> **What to produce**
In the records below, work out how many lines hold the word "grey". Report the number alone.

Object state change records:
○ ○ ○ ○ ○
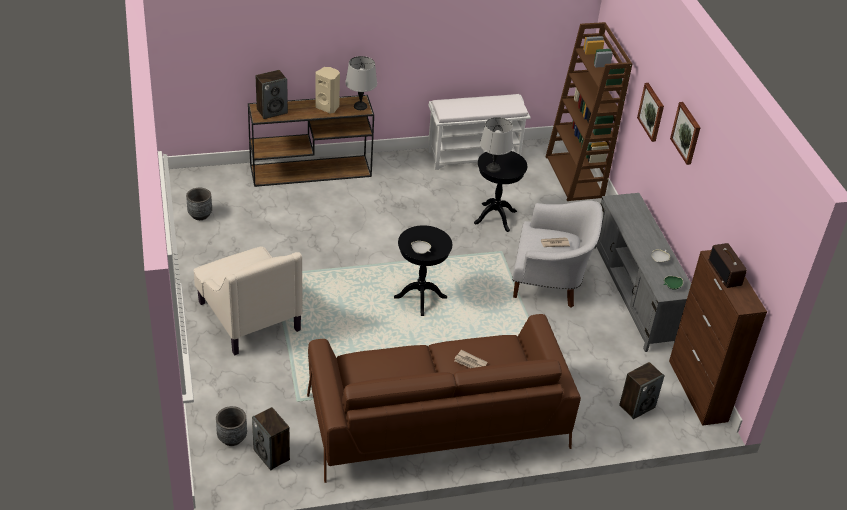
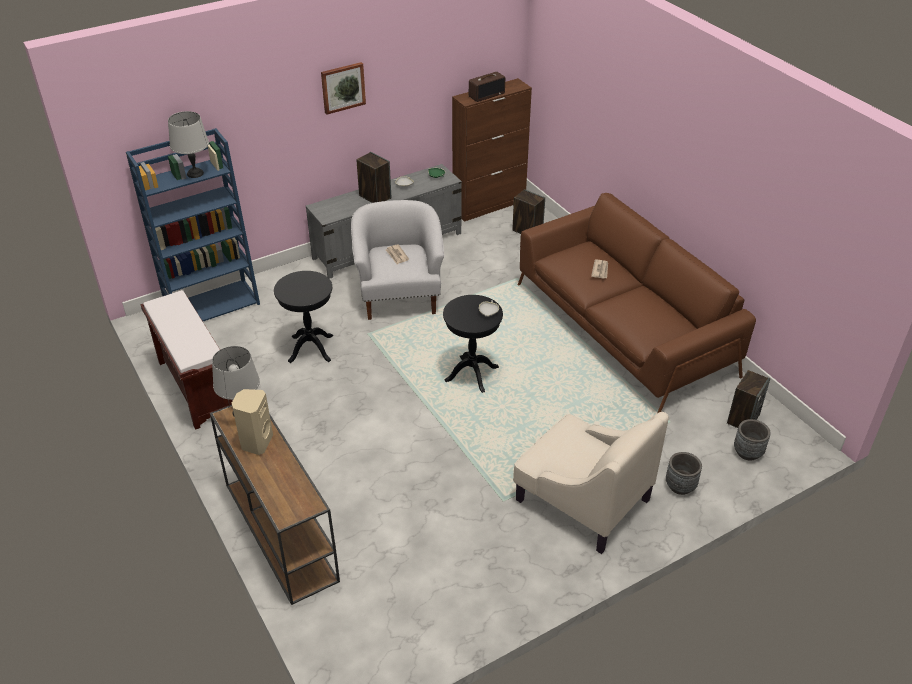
camera: 105 degrees left, 0 degrees up
(200, 215) = (428, 619): grey planter -> grey planter (680, 486)
(248, 315) = (581, 499): beige armchair -> beige armchair turned 90 degrees clockwise
(272, 111) = (289, 497): speaker -> speaker (374, 197)
(474, 156) = (195, 387): white bench -> brown bench
(493, 168) = (315, 292): grey table lamp -> grey table lamp (195, 173)
(575, 177) = (213, 305): brown bookcase -> blue bookcase
(652, 112) = (272, 133): picture -> none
○ ○ ○ ○ ○
> **Expected output**
2